[What needs to be done] Copy each line of the listing below exactly and drop the images.

[Records to use]
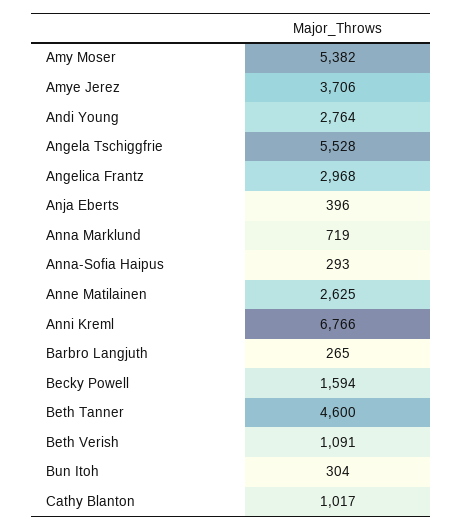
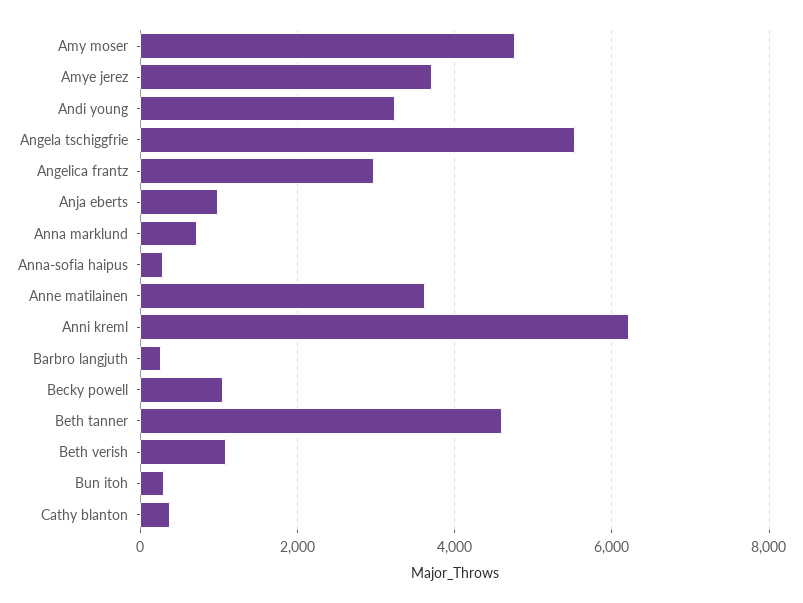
  {
-   "Amy Moser": 5382,
+   "Amy Moser": 4800,
    "Amye Jerez": 3706,
-   "Andi Young": 2764,
+   "Andi Young": 3200,
    "Angela Tschiggfrie": 5528,
    "Angelica Frantz": 2968,
-   "Anja Eberts": 396,
+   "Anja Eberts": 1000,
    "Anna Marklund": 719,
    "Anna-Sofia Haipus": 293,
-   "Anne Matilainen": 2625,
+   "Anne Matilainen": 3600,
-   "Anni Kreml": 6766,
+   "Anni Kreml": 6200,
    "Barbro Langjuth": 265,
-   "Becky Powell": 1594,
+   "Becky Powell": 1000,
    "Beth Tanner": 4600,
    "Beth Verish": 1091,
    "Bun Itoh": 304,
-   "Cathy Blanton": 1017
+   "Cathy Blanton": 400
  }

[Response]
  {
-   "Amy Moser": 5382,
+   "Amy Moser": 4800,
    "Amye Jerez": 3706,
-   "Andi Young": 2764,
+   "Andi Young": 3200,
    "Angela Tschiggfrie": 5528,
    "Angelica Frantz": 2968,
-   "Anja Eberts": 396,
+   "Anja Eberts": 1000,
    "Anna Marklund": 719,
    "Anna-Sofia Haipus": 293,
-   "Anne Matilainen": 2625,
+   "Anne Matilainen": 3600,
-   "Anni Kreml": 6766,
+   "Anni Kreml": 6200,
    "Barbro Langjuth": 265,
-   "Becky Powell": 1594,
+   "Becky Powell": 1000,
    "Beth Tanner": 4600,
    "Beth Verish": 1091,
    "Bun Itoh": 304,
-   "Cathy Blanton": 1017
+   "Cathy Blanton": 400
  }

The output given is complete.